Elle fit un signe à Ron et celui-ci poussa ses affaires devant lui. Harry soupira. Il ouvrit ses livres. Cela lui était facileà elle, de lui demander de s'ôter la Chambre des Secrets de la tête. Elle savait ce qu'il y avait à l'intérieur. La morsure de l'envie lui poignit le cœur. Il fut tenté, une seconde, de forcer son esprit à lui livrer ses secrets. Il y renonça très vite. Elle le saurait. Elle se fâcherait. Et elle aurait raison. Mais, elle ne pouvait l'obliger à se résigner à abandonner l'idée d'en savoir plus au sujet de Rogue et Sirius. Il ne pouvait s'empêcher de voir l'ombre de Bellatrix Lestrange entre eux. Il était presque sûr de la manière dont elle avait fait pression sur Rogue. Mais comment avait-elle eu prise sur Sirius ? Avait-elle menacé James ? Ou Lily ? Ron, un soir où ils attendaient qu'Hermione rentrât de ses leçons d'anglais à Graup, avait suggéré que Sirius lui aussi avait pu succomber au charme vénéneux de Bellatrix. Harry en doutait. Sirius n'aimait pas Bellatrix. Il les exécrait depuis longtemps, elle et ses idées tordues. Il la connaissait trop bien pour éprouver pour elle autre chose que de l'aversion.
Il sentit sur le crâne un coup sec. Il leva des yeux étonnés vers Hermione, qui le menaçait encore de sa baguette. Ron pouffait dans son livre.
- Harry ! Harry ! Harry ! soupira Hermione avec impatience. Comment veux-tu que nous t'aidions si tu n'y mets pas un minimum du tien ?
Harry baissa la tête et se plongea dans l'étude passionnante des propriétés curatives des plantes de Mrs Chourave.
- Au fait, demanda-t-il soudain. Où est Neville ?

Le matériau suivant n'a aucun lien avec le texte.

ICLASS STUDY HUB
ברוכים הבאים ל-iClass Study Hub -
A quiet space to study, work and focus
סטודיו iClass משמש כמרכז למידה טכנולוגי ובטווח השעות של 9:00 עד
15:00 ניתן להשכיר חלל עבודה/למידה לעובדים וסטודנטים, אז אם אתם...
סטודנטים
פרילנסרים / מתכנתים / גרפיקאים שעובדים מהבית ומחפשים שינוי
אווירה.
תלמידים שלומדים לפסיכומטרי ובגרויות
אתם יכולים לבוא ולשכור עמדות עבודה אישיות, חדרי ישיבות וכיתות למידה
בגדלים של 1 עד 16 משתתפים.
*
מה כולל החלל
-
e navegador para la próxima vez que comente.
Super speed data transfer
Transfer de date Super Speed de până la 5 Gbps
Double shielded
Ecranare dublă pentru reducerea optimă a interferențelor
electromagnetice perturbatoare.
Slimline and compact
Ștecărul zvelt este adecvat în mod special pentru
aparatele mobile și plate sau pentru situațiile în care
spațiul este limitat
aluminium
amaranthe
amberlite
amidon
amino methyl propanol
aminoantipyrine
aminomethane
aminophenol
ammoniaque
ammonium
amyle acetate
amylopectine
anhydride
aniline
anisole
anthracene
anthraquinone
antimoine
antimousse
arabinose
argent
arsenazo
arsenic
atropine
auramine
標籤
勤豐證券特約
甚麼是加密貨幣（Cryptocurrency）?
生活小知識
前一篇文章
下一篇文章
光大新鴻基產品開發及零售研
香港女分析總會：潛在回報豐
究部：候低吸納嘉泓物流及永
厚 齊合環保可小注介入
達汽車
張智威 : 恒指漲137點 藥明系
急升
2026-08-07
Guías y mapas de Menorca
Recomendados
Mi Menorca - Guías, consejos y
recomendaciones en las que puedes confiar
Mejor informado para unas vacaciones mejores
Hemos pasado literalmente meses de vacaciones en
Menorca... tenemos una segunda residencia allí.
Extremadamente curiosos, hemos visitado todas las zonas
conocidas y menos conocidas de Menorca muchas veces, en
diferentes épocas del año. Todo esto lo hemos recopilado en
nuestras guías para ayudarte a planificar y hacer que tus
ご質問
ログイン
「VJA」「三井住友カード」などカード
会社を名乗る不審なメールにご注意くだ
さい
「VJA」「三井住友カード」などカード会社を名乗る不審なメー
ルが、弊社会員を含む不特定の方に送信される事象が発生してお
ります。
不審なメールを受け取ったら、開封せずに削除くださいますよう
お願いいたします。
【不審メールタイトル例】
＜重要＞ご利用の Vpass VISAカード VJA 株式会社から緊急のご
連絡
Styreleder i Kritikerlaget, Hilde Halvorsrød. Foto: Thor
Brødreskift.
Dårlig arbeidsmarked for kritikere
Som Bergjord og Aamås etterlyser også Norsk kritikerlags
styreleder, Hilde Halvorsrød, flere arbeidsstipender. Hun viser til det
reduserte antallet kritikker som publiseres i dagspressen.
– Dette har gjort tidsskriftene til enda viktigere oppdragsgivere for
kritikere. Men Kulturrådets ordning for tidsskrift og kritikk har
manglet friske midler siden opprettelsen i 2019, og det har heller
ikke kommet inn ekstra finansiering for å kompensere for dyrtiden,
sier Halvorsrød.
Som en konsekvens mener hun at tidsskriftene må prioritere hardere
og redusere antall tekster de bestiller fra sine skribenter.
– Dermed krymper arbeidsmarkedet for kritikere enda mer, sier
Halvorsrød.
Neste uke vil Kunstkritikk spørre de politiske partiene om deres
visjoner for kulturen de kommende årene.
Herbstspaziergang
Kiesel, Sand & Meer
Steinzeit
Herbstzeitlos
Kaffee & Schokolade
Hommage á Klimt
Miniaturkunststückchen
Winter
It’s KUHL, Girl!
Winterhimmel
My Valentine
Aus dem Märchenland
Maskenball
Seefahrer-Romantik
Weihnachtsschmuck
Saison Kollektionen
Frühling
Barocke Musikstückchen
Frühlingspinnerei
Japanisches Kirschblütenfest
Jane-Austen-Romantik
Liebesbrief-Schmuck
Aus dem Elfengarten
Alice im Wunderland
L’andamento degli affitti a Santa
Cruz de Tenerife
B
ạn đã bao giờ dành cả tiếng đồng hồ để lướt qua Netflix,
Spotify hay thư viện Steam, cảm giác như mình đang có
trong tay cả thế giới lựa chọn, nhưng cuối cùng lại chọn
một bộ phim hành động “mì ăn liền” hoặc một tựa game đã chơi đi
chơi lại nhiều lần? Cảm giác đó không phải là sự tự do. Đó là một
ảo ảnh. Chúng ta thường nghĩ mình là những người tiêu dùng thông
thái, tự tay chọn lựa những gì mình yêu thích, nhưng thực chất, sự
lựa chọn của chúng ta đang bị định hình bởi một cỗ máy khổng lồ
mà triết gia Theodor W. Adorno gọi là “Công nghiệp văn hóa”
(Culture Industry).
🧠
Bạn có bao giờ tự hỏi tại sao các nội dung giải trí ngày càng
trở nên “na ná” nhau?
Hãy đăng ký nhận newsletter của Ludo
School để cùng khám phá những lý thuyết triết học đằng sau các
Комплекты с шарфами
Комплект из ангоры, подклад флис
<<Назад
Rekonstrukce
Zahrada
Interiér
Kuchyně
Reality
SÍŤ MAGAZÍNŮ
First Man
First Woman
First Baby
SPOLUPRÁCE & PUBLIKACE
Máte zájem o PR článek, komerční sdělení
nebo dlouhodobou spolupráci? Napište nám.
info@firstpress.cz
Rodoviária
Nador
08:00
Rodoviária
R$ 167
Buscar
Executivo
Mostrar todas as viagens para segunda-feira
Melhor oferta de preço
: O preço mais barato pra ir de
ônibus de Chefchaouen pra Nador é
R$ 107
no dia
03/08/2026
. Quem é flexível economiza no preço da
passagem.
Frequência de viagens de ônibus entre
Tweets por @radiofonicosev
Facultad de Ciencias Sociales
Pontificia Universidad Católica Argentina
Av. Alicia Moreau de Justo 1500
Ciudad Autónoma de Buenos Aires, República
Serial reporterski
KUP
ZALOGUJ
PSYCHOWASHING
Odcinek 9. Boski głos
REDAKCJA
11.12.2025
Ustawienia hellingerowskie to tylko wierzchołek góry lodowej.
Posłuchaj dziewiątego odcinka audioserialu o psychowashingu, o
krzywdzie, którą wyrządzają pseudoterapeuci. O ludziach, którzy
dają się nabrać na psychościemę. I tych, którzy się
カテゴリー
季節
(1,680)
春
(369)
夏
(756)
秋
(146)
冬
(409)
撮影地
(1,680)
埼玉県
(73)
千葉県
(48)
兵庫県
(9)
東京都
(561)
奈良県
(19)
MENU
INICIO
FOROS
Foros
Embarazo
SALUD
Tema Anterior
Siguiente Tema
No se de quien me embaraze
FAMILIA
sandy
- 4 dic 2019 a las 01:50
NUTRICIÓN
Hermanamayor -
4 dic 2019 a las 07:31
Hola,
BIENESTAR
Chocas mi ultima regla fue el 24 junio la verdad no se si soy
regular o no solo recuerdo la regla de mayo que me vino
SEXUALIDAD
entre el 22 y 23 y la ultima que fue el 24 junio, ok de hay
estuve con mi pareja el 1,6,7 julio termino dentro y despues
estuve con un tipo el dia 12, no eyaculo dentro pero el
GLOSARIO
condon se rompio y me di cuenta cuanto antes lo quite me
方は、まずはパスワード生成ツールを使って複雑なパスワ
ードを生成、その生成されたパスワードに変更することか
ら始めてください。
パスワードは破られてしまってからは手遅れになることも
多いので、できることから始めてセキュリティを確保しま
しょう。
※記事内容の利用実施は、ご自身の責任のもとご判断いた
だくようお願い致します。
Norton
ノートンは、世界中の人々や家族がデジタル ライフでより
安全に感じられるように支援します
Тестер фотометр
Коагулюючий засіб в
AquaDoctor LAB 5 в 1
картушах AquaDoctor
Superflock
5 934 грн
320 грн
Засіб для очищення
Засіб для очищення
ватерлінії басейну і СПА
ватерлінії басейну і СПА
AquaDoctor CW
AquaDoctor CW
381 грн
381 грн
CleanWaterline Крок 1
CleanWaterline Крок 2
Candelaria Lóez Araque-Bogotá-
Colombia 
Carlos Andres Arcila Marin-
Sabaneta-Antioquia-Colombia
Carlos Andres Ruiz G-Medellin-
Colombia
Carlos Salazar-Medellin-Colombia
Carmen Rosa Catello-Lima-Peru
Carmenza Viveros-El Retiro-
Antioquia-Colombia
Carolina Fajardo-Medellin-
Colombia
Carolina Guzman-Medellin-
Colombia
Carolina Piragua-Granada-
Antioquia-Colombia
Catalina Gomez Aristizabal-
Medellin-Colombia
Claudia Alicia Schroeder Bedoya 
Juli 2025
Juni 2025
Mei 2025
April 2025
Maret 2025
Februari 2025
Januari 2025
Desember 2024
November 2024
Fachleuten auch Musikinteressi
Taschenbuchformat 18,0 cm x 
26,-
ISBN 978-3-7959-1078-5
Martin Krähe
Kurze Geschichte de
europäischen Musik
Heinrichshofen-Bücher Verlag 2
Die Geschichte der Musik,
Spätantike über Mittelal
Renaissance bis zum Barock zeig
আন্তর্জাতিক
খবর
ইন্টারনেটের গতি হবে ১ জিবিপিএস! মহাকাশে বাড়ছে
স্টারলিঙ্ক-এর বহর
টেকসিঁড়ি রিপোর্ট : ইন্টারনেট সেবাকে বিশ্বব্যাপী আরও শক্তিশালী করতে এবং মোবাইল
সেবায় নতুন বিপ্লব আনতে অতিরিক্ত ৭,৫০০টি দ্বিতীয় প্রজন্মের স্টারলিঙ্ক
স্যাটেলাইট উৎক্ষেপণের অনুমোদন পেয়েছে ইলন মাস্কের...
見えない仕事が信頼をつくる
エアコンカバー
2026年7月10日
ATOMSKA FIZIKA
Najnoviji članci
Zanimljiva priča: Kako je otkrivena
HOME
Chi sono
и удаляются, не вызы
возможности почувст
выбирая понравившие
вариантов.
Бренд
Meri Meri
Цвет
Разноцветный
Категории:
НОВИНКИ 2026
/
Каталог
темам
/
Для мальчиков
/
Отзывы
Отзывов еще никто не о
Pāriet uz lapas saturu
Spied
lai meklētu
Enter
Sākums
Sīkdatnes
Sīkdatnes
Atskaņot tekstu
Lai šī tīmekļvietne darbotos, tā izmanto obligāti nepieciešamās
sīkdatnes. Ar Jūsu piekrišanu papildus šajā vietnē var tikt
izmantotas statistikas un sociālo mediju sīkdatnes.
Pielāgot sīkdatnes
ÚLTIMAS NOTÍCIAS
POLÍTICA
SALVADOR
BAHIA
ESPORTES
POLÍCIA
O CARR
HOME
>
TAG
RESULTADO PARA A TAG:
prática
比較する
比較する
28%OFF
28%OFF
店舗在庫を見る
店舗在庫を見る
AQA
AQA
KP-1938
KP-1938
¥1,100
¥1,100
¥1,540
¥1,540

- Il espionne encore les Serpentard, répondit Ron en riant.
Hermione laissa échapper un sourire.
- Il adore ça ! dit-elle, indulgente.
- Il a l'impression de vivre des aventures passionnantes et dangereuses ! se moqua Ron. Tout en restant tranquillement assis auprès de Luna dans la Salle des Quatre Maisons !
Harry se remémora les paroles du professeur Londubat dans le salon de Rogue. Il fit un sourire dont l'amertume échappa à ses amis. S'il pouvait, ne serait-ce qu'une heureêtre à la place de l'un d'entre eux. Puis, tout bien réfléchi, il se dit que finalement il préférait rester à la sienne.